PAVIA. Rendere agibili gli appartamenti per poter assegnare una casa popolare a chi è in lista d'attesa. E' l'obiettivo del Comune. Si è partiti con 80 abitazioni inutilizzabili, ora con 90mila euro in arrivo si cercherà di intervenire il più possibile.
«Erano ottanta gli appartamenti inutilizzabili e che non potevano essere assegnati, quando sono arrivato - spiega Luigi Greco, assessore ai Lavori pubblici - dieci siamo già riusciti a restituirli alla città e sono già tra quelli che possono essere assegnati alle famiglie in lista d'attesa».
La giunta, nei giorni scorsi, ha firmato una delibera da 47mila euro per le case popolari, per lavori soprattutto di falegnameria.
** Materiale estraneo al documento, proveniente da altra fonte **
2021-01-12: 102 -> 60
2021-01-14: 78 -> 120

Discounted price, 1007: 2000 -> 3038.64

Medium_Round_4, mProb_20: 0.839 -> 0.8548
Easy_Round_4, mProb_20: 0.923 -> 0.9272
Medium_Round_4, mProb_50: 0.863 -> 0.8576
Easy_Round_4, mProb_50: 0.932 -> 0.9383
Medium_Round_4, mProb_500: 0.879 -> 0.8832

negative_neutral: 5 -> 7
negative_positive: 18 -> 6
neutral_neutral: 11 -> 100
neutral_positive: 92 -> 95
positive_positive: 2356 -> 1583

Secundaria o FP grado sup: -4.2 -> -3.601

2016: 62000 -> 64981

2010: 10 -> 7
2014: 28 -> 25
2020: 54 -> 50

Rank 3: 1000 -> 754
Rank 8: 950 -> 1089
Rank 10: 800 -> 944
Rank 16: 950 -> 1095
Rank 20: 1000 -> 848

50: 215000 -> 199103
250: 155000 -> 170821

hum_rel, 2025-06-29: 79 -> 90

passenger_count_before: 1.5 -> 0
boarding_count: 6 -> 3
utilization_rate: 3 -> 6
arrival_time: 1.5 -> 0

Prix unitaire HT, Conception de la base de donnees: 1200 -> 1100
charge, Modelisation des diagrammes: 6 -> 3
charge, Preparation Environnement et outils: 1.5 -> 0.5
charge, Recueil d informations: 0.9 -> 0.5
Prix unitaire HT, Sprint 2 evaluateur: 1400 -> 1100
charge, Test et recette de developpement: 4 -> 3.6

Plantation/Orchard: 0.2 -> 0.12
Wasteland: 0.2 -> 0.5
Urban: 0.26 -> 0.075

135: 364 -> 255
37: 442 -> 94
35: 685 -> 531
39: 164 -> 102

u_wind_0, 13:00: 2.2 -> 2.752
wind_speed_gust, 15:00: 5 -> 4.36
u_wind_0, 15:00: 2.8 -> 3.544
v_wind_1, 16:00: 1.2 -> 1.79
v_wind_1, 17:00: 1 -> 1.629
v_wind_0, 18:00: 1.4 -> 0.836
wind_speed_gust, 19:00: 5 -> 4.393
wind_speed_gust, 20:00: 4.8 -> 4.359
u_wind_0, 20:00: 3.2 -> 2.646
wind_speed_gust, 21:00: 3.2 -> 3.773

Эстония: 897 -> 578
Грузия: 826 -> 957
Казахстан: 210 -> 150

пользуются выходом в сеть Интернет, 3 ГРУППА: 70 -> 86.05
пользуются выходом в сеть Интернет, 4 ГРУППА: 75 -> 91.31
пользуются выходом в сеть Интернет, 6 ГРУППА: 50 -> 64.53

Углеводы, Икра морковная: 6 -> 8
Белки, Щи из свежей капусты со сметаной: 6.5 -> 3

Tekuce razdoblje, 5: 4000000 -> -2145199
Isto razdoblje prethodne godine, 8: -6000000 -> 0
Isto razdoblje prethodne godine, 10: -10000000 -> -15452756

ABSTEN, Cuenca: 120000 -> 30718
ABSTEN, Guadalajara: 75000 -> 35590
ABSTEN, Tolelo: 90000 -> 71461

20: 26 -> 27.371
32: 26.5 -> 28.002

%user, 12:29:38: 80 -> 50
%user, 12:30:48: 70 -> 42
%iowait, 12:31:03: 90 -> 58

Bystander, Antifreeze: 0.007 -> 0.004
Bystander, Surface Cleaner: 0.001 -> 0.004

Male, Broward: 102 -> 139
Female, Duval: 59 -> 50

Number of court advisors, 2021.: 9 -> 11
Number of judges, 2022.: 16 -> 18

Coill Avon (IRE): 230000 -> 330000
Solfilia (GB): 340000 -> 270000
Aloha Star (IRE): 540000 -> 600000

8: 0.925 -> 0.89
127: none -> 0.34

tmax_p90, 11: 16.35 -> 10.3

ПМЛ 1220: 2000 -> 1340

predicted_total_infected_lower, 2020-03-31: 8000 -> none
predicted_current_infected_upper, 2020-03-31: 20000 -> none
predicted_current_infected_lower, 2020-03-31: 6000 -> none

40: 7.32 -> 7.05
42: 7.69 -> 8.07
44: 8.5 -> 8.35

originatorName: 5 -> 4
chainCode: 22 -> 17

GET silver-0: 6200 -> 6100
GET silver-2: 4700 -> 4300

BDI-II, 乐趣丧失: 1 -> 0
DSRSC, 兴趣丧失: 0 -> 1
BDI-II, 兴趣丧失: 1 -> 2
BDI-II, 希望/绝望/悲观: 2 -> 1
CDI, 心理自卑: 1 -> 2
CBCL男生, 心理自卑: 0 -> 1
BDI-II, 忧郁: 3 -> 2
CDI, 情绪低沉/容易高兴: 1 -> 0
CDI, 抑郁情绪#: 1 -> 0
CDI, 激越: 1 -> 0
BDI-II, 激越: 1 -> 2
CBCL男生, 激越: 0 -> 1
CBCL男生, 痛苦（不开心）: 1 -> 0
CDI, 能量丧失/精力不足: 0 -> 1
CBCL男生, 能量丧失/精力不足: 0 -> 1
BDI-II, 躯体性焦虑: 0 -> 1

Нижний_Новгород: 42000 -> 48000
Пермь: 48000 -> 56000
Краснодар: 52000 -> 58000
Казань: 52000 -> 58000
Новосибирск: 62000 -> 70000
E c'è pronto un altro documento da circa 43mila euro, da firmare in settimana. Un totale di 90mila euro. «Prosegue cosi il nostro impegno per fare in modo che queste case siano messe sul mercato», sottolinea Luigi Greco.
Gli interventi sono già partiti in via Reali. «E siamo riusciti anche a far risparmiare dei soldi al Comune», sottolinea l'assessore. Come? Usando la squadra di pronto intervento dell'assessorato ai Lavori pubblici. Sono quattro dipendenti assegnati alle richieste dei cittadini: possono intervenire subito su segnalazioni. «Abbiamo usato questa squadra specialie di intervento per piccoli interventi che però rendono inagibili gli appartamenti», spiega ancora Greco. In alcuni casi è bastato dare il bianco alle pareti e mettere a norma l'impianto elettrico.
Nella lista d'attesa chiusa ad aprile ci sono 819 famiglie che aspettano un appartamento, una graduatoria unica che comprende sia gli alloggi comunali (che sono 800) che quelli Aler, che arrivano a 2700. Ma tutte le case disponibili sono già occupate, per questo diventa fondamentale restituire alla città gli ottanta appartamenti inagibili, ora scesi a quota settanta. In tutto il Comune di Pavia ha stanziato un milione e 200mila euro per rimettere in sesto il suo patrimonio 'popolare", i lotti di interventi sono stati appaltati e ora, mese dopo mese, si tratta di dare il via ai lavori.
Se in alcuni casi si tratta magari di piccoli interventi, ci sono invece in programma grossi restauri per recuperare gli alloggi ex Poste (187mila euro), poi i tetti da rifare in via Cantieri Spada. Al milione e 200mila euro, il Comune ha aggiunto un finanziamento da 400mila euro per ripartire con il contratto di quartiere al Vallone. E in questo caso si tratta di riqualificare il rione, dagli infissi alle facciate dei palazzo, ai giardini.